An exact transcription of the data below is needed.

------------------------------------------------------------------------

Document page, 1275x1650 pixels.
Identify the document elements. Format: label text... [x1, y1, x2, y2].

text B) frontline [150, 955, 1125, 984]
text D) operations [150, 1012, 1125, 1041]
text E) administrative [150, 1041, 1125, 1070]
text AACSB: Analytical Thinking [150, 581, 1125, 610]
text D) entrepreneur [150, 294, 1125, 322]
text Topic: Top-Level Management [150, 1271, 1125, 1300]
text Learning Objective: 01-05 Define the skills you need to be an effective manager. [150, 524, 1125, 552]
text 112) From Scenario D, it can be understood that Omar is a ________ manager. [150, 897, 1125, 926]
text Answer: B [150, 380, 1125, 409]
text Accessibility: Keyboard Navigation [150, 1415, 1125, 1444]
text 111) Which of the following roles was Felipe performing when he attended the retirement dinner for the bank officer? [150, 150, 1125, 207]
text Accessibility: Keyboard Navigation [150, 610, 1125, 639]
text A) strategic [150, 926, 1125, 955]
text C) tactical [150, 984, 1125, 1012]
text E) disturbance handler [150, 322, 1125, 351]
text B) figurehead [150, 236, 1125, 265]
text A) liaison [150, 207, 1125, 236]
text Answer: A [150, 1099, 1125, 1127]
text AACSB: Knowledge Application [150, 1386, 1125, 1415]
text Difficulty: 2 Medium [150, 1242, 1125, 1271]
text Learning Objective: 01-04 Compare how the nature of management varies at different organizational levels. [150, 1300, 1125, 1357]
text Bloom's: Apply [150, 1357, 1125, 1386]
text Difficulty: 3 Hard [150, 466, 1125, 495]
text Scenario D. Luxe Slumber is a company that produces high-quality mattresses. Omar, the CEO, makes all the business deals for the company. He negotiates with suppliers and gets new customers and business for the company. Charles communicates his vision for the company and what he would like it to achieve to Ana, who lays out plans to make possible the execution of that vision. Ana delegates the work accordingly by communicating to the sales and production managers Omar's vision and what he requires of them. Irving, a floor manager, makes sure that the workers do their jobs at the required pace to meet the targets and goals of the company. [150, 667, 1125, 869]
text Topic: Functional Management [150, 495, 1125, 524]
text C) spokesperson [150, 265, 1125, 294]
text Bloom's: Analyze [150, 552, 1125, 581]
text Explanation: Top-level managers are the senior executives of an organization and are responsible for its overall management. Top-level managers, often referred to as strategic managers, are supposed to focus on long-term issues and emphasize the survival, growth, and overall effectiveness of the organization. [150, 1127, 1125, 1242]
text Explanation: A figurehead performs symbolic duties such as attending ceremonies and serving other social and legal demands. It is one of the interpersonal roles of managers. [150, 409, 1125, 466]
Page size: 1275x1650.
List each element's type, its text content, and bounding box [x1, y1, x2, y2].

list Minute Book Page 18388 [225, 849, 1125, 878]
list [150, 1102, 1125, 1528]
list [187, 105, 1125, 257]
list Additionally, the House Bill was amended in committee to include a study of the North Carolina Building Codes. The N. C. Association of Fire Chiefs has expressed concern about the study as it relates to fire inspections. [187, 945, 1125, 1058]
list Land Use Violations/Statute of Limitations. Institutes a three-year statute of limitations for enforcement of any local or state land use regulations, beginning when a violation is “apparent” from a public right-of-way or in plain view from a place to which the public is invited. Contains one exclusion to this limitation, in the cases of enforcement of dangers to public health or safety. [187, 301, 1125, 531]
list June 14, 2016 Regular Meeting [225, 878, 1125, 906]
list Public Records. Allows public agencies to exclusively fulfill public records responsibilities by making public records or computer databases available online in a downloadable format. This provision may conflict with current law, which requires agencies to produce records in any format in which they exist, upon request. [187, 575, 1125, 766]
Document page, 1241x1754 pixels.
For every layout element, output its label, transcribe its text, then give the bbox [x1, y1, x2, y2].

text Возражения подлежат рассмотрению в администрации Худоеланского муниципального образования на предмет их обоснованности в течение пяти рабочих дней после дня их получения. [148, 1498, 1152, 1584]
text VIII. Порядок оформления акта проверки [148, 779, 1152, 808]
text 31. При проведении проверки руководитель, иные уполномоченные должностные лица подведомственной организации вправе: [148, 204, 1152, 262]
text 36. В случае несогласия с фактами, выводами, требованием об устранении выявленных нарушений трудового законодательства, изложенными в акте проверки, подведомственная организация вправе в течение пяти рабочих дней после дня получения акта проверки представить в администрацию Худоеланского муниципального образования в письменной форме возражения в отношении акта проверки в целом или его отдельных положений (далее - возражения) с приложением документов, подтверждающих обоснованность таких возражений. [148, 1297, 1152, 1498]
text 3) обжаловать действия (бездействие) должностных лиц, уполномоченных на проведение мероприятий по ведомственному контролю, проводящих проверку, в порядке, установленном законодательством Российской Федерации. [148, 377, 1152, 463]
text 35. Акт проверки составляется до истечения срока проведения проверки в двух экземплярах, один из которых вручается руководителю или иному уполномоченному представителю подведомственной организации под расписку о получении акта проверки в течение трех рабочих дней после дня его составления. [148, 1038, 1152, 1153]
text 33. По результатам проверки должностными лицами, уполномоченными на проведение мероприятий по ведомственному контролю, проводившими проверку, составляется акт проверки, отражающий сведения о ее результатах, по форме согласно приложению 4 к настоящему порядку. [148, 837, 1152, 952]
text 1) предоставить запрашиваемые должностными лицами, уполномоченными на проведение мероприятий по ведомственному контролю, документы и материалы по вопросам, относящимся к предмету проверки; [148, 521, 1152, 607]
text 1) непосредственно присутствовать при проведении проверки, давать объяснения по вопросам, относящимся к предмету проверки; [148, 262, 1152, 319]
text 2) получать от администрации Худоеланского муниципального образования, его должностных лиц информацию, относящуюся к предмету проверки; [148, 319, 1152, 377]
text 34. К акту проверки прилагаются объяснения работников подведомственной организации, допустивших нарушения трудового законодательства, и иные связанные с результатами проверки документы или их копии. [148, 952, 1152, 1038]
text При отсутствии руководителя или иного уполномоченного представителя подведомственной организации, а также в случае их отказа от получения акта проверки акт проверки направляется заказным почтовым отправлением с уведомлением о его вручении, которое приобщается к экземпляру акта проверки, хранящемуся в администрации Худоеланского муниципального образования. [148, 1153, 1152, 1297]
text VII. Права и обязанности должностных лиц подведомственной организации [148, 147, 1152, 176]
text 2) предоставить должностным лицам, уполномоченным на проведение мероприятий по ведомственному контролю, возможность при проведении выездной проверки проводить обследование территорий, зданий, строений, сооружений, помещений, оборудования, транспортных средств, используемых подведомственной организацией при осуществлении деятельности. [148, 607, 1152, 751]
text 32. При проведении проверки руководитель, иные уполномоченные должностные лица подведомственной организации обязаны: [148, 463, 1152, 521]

------------------------------------------------------------------------

◆ The completed task
Document page, 1275x1650 pixels.
Identify the document elements. Format: label text... [x1, y1, x2, y2].

text B) frontline [150, 955, 1125, 984]
text D) operations [150, 1012, 1125, 1041]
text E) administrative [150, 1041, 1125, 1070]
text AACSB: Analytical Thinking [150, 581, 1125, 610]
text D) entrepreneur [150, 294, 1125, 322]
text Topic: Top-Level Management [150, 1271, 1125, 1300]
text Learning Objective: 01-05 Define the skills you need to be an effective manager. [150, 524, 1125, 552]
text 112) From Scenario D, it can be understood that Omar is a ________ manager. [150, 897, 1125, 926]
text Answer: B [150, 380, 1125, 409]
text Accessibility: Keyboard Navigation [150, 1415, 1125, 1444]
text 111) Which of the following roles was Felipe performing when he attended the retirement dinner for the bank officer? [150, 150, 1125, 207]
text Accessibility: Keyboard Navigation [150, 610, 1125, 639]
text A) strategic [150, 926, 1125, 955]
text C) tactical [150, 984, 1125, 1012]
text E) disturbance handler [150, 322, 1125, 351]
text B) figurehead [150, 236, 1125, 265]
text A) liaison [150, 207, 1125, 236]
text Answer: A [150, 1099, 1125, 1127]
text AACSB: Knowledge Application [150, 1386, 1125, 1415]
text Difficulty: 2 Medium [150, 1242, 1125, 1271]
text Learning Objective: 01-04 Compare how the nature of management varies at different organizational levels. [150, 1300, 1125, 1357]
text Bloom's: Apply [150, 1357, 1125, 1386]
text Difficulty: 3 Hard [150, 466, 1125, 495]
text Scenario D. Luxe Slumber is a company that produces high-quality mattresses. Omar, the CEO, makes all the business deals for the company. He negotiates with suppliers and gets new customers and business for the company. Charles communicates his vision for the company and what he would like it to achieve to Ana, who lays out plans to make possible the execution of that vision. Ana delegates the work accordingly by communicating to the sales and production managers Omar's vision and what he requires of them. Irving, a floor manager, makes sure that the workers do their jobs at the required pace to meet the targets and goals of the company. [150, 667, 1125, 869]
text Topic: Functional Management [150, 495, 1125, 524]
text C) spokesperson [150, 265, 1125, 294]
text Bloom's: Analyze [150, 552, 1125, 581]
text Explanation: Top-level managers are the senior executives of an organization and are responsible for its overall management. Top-level managers, often referred to as strategic managers, are supposed to focus on long-term issues and emphasize the survival, growth, and overall effectiveness of the organization. [150, 1127, 1125, 1242]
text Explanation: A figurehead performs symbolic duties such as attending ceremonies and serving other social and legal demands. It is one of the interpersonal roles of managers. [150, 409, 1125, 466]
Page size: 1275x1650.
List each element's type, its text content, and bounding box [x1, y1, x2, y2].

list Minute Book Page 18388 [225, 849, 1125, 878]
list [150, 1102, 1125, 1528]
list [187, 105, 1125, 257]
list Additionally, the House Bill was amended in committee to include a study of the North Carolina Building Codes. The N. C. Association of Fire Chiefs has expressed concern about the study as it relates to fire inspections. [187, 945, 1125, 1058]
list Land Use Violations/Statute of Limitations. Institutes a three-year statute of limitations for enforcement of any local or state land use regulations, beginning when a violation is “apparent” from a public right-of-way or in plain view from a place to which the public is invited. Contains one exclusion to this limitation, in the cases of enforcement of dangers to public health or safety. [187, 301, 1125, 531]
list June 14, 2016 Regular Meeting [225, 878, 1125, 906]
list Public Records. Allows public agencies to exclusively fulfill public records responsibilities by making public records or computer databases available online in a downloadable format. This provision may conflict with current law, which requires agencies to produce records in any format in which they exist, upon request. [187, 575, 1125, 766]
Document page, 1241x1754 pixels.
For every layout element, output its label, transcribe its text, then give the bbox [x1, y1, x2, y2].

text Возражения подлежат рассмотрению в администрации Худоеланского муниципального образования на предмет их обоснованности в течение пяти рабочих дней после дня их получения. [148, 1498, 1152, 1584]
text VIII. Порядок оформления акта проверки [148, 779, 1152, 808]
text 31. При проведении проверки руководитель, иные уполномоченные должностные лица подведомственной организации вправе: [148, 204, 1152, 262]
text 36. В случае несогласия с фактами, выводами, требованием об устранении выявленных нарушений трудового законодательства, изложенными в акте проверки, подведомственная организация вправе в течение пяти рабочих дней после дня получения акта проверки представить в администрацию Худоеланского муниципального образования в письменной форме возражения в отношении акта проверки в целом или его отдельных положений (далее - возражения) с приложением документов, подтверждающих обоснованность таких возражений. [148, 1297, 1152, 1498]
text 3) обжаловать действия (бездействие) должностных лиц, уполномоченных на проведение мероприятий по ведомственному контролю, проводящих проверку, в порядке, установленном законодательством Российской Федерации. [148, 377, 1152, 463]
text 35. Акт проверки составляется до истечения срока проведения проверки в двух экземплярах, один из которых вручается руководителю или иному уполномоченному представителю подведомственной организации под расписку о получении акта проверки в течение трех рабочих дней после дня его составления. [148, 1038, 1152, 1153]
text 33. По результатам проверки должностными лицами, уполномоченными на проведение мероприятий по ведомственному контролю, проводившими проверку, составляется акт проверки, отражающий сведения о ее результатах, по форме согласно приложению 4 к настоящему порядку. [148, 837, 1152, 952]
text 1) предоставить запрашиваемые должностными лицами, уполномоченными на проведение мероприятий по ведомственному контролю, документы и материалы по вопросам, относящимся к предмету проверки; [148, 521, 1152, 607]
text 1) непосредственно присутствовать при проведении проверки, давать объяснения по вопросам, относящимся к предмету проверки; [148, 262, 1152, 319]
text 2) получать от администрации Худоеланского муниципального образования, его должностных лиц информацию, относящуюся к предмету проверки; [148, 319, 1152, 377]
text 34. К акту проверки прилагаются объяснения работников подведомственной организации, допустивших нарушения трудового законодательства, и иные связанные с результатами проверки документы или их копии. [148, 952, 1152, 1038]
text При отсутствии руководителя или иного уполномоченного представителя подведомственной организации, а также в случае их отказа от получения акта проверки акт проверки направляется заказным почтовым отправлением с уведомлением о его вручении, которое приобщается к экземпляру акта проверки, хранящемуся в администрации Худоеланского муниципального образования. [148, 1153, 1152, 1297]
text VII. Права и обязанности должностных лиц подведомственной организации [148, 147, 1152, 176]
text 2) предоставить должностным лицам, уполномоченным на проведение мероприятий по ведомственному контролю, возможность при проведении выездной проверки проводить обследование территорий, зданий, строений, сооружений, помещений, оборудования, транспортных средств, используемых подведомственной организацией при осуществлении деятельности. [148, 607, 1152, 751]
text 32. При проведении проверки руководитель, иные уполномоченные должностные лица подведомственной организации обязаны: [148, 463, 1152, 521]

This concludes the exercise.